Churches need to unite to end human trafficking
CAPE TOWN (Reuters) — Religious organisations that helped bring down apartheid have a critical role to play in abolishing the multi-billion dollar crime of human trafficking, South Africa's Anglican archbishop said on Thursday.Cape Town Archbishop Njongonkulu Ndungane met with Antonio Maria Costa, head of the United Nations Office on Drugs and Crime (UNODC), to discuss mobilising religious and faith-based organisations in a global fight to eradicate human trafficking.
"Faith communities have played a significant role in many ways ... in the fight against apartheid (and) Jubilee 2000 where we mobilised worldwide for debt cancellation, and look where we are now," Ndungane told reporters after the meeting.
Ndungane is expected to spearhead a gathering of world religious leaders in Cape Town in September or October to support the anti-trafficking drive ahead of a November meeting in Austria where a pledge and special purpose fund to combat human trafficking are expected to be signed.
This pledge, still under discussion, as well as the fund were expected to result in a plan of action to stop what Maria Costas on Thursday called a "tragedy of humanity".
"It involves millions of people being trafficked yearly. It involves tens of millions of them already in bondage and forms of modern slavery," Maria Costas said.

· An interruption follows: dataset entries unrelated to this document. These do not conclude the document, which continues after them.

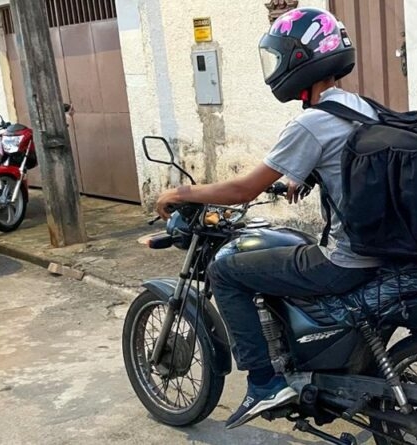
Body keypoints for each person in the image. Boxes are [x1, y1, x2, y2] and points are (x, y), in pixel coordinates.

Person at [155, 7, 382, 429]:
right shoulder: (359, 107)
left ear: (300, 60)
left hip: (345, 260)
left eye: (278, 58)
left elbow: (243, 190)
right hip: (379, 247)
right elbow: (349, 163)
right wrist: (305, 174)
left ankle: (263, 382)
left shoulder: (311, 123)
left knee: (226, 271)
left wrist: (182, 192)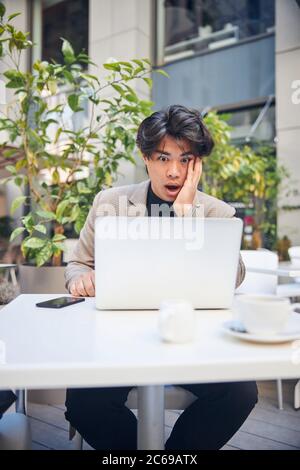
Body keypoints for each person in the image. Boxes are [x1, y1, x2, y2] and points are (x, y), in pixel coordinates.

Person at [64, 105, 257, 450]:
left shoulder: (217, 212)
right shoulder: (111, 204)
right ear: (146, 157)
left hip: (191, 340)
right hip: (117, 339)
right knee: (83, 404)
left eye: (185, 160)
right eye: (164, 158)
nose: (174, 172)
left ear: (197, 163)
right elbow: (79, 263)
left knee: (240, 392)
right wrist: (81, 279)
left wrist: (186, 215)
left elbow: (233, 277)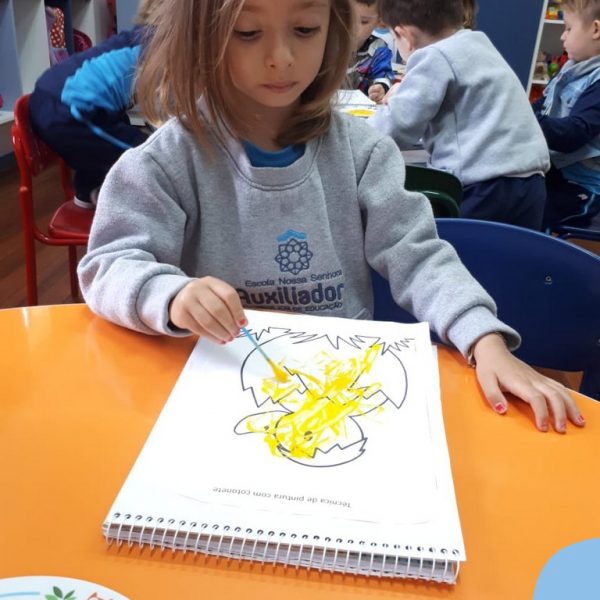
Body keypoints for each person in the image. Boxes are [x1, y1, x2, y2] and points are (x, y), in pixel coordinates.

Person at [77, 0, 584, 434]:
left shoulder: (363, 152)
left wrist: (483, 337)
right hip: (219, 391)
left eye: (305, 29)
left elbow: (418, 256)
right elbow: (108, 264)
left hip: (340, 393)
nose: (281, 57)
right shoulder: (167, 160)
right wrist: (170, 294)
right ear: (202, 38)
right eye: (247, 33)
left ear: (334, 29)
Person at [368, 0, 551, 230]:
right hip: (531, 182)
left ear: (405, 35)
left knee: (456, 246)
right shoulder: (478, 43)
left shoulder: (433, 56)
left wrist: (359, 132)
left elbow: (398, 125)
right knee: (514, 249)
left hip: (483, 185)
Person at [28, 0, 160, 208]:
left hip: (55, 95)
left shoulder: (138, 38)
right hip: (66, 106)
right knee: (147, 152)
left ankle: (88, 192)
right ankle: (107, 198)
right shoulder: (156, 46)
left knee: (118, 133)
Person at [532, 0, 600, 230]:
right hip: (554, 172)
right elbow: (543, 104)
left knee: (544, 224)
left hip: (581, 186)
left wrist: (530, 122)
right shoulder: (571, 68)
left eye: (568, 28)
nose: (563, 36)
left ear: (596, 30)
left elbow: (574, 133)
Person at [346, 0, 395, 102]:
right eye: (347, 18)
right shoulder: (326, 45)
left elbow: (383, 77)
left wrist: (380, 88)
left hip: (361, 108)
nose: (353, 27)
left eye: (363, 21)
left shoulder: (379, 49)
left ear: (379, 22)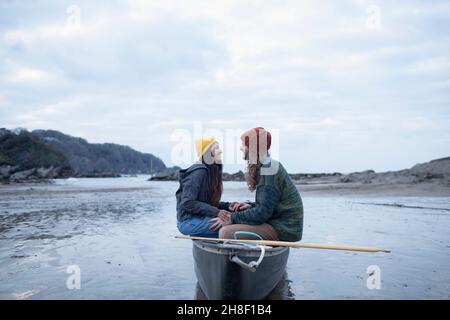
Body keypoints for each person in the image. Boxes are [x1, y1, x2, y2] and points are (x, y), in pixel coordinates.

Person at [209, 127, 304, 242]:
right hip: (277, 222)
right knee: (233, 221)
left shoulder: (269, 169)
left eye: (244, 145)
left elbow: (262, 214)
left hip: (284, 229)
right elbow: (269, 205)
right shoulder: (266, 166)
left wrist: (231, 218)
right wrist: (251, 206)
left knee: (225, 232)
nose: (241, 148)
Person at [176, 137, 247, 237]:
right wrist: (217, 212)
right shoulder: (198, 172)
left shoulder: (210, 171)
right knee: (230, 227)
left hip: (200, 216)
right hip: (187, 221)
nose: (220, 151)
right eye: (217, 148)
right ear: (208, 152)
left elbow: (205, 203)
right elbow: (188, 202)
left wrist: (227, 206)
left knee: (234, 222)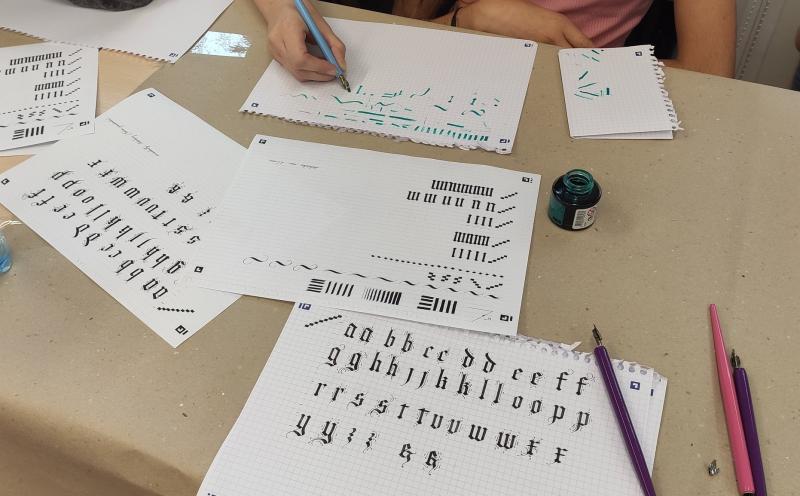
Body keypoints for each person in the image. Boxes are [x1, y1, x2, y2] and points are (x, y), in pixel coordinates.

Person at [256, 0, 735, 83]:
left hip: (581, 93)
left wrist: (581, 61)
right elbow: (409, 27)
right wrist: (472, 19)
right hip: (449, 62)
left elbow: (711, 75)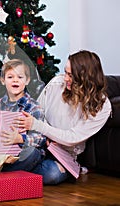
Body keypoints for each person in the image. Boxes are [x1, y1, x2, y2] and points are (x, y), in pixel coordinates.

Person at [17, 50, 112, 184]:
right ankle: (9, 178)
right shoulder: (57, 84)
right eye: (65, 72)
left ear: (85, 78)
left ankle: (11, 175)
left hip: (62, 154)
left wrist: (40, 127)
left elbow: (73, 137)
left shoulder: (102, 106)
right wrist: (45, 136)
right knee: (31, 153)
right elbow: (37, 112)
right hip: (40, 144)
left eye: (71, 75)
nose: (65, 78)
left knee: (53, 174)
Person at [0, 59, 46, 172]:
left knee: (33, 153)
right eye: (10, 77)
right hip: (3, 151)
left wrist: (20, 138)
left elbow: (40, 138)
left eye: (20, 77)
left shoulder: (34, 107)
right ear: (3, 81)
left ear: (27, 80)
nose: (15, 80)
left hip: (22, 152)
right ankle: (2, 169)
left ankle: (3, 173)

Human trafficking affects virtually every region of the world and UN estimates say the trade could be worth some $32 billion if both "sales" of individuals and the value of their exploited labour is taken into account.
The traffic sees the young and vulnerable, particularly in developing regions such as Africa, are sold into sexual servitude, child soldiers are drugged and forced into combat and women enslaved as indentured labour.
Maria Costas said religion was a powerful motivation in human beings, and while in some countries there has been a drifting away from religion, in others there has been a strengthening.
"I am strongly supportive of seeing the role that religious leaders can play," he said.